Centenas de funcionários, convocados por sindicatos como o STJV (Syndicat des Travailleurs et Travailleuses du Jeu Vidéo), organizaram um protesto massivo em frente à sede da empresa para contestar os recentes planos de reestruturação e a direção tecnológica da companhia.
O conflito entre o talento humano e a IA generativa
Um dos principais pilares do protesto é o investimento acelerado da empresa em IA generativa. Os funcionários argumentam que, enquanto a Ubisoft busca reduzir custos através da automação de processos criativos, o valor artístico e a estabilidade dos empregos estão sendo seriamente ameaçados. “A IA não deve substituir o desenvolvedor, mas sim servir como ferramenta opcional”, afirmaram representantes sindicais durante a manifestação.

A revolta dos colaboradores acontece em um momento delicado, onde as ações da Ubisoft enfrentam uma queda significativa no mercado financeiro. Para os manifestantes, a liderança está tentando compensar erros estratégicos e financeiros sacrificando o bem-estar e a segurança dos profissionais que constroem as franquias de sucesso da casa.
Reestruturação e incertezas no futuro da Ubisoft
Além das preocupações com a tecnologia, a greve na Ubisoft foca na falta de transparência sobre os planos de demissões e cortes de gastos. Após um ano de lançamentos mornos e cancelamentos de projetos internos, o clima de instabilidade tomou conta dos estúdios franceses. O sindicato exige melhores condições de trabalho, aumentos salariais que acompanhem a inflação e garantias de que o investimento em novas tecnologias não resultará em uma onda de demissões em massa.

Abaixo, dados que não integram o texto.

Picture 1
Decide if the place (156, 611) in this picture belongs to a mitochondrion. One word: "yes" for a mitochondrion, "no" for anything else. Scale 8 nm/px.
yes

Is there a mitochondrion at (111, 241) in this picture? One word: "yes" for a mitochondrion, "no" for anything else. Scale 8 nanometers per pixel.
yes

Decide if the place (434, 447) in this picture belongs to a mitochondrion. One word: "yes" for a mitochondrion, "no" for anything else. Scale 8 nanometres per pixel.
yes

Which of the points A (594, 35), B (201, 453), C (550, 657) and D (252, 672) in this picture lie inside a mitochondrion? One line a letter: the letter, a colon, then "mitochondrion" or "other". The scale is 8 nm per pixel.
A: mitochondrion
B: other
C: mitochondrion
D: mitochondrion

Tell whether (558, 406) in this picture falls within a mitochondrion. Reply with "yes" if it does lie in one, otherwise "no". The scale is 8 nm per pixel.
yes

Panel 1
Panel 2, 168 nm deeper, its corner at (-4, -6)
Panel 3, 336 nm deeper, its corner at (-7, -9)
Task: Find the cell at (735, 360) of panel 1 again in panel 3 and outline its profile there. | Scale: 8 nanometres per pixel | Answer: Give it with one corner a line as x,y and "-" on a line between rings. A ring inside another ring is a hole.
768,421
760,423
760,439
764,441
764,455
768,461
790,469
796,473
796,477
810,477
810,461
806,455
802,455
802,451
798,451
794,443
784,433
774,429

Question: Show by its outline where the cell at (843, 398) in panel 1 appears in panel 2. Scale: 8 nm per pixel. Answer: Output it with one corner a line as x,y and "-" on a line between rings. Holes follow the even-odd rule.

Impacto na indústria e próximos passos
Este movimento em Paris é visto como um termômetro para a indústria global de jogos em 2026. Com outras grandes publishers também flertando com a automação agressiva, a resistência dos funcionários da Ubisoft pode inspirar novas mobilizações em outros estúdios pelo mundo.

Até o momento, a cúpula da Ubisoft não emitiu um comunicado oficial detalhando como pretende responder às demandas urgentes apresentadas hoje nas ruas.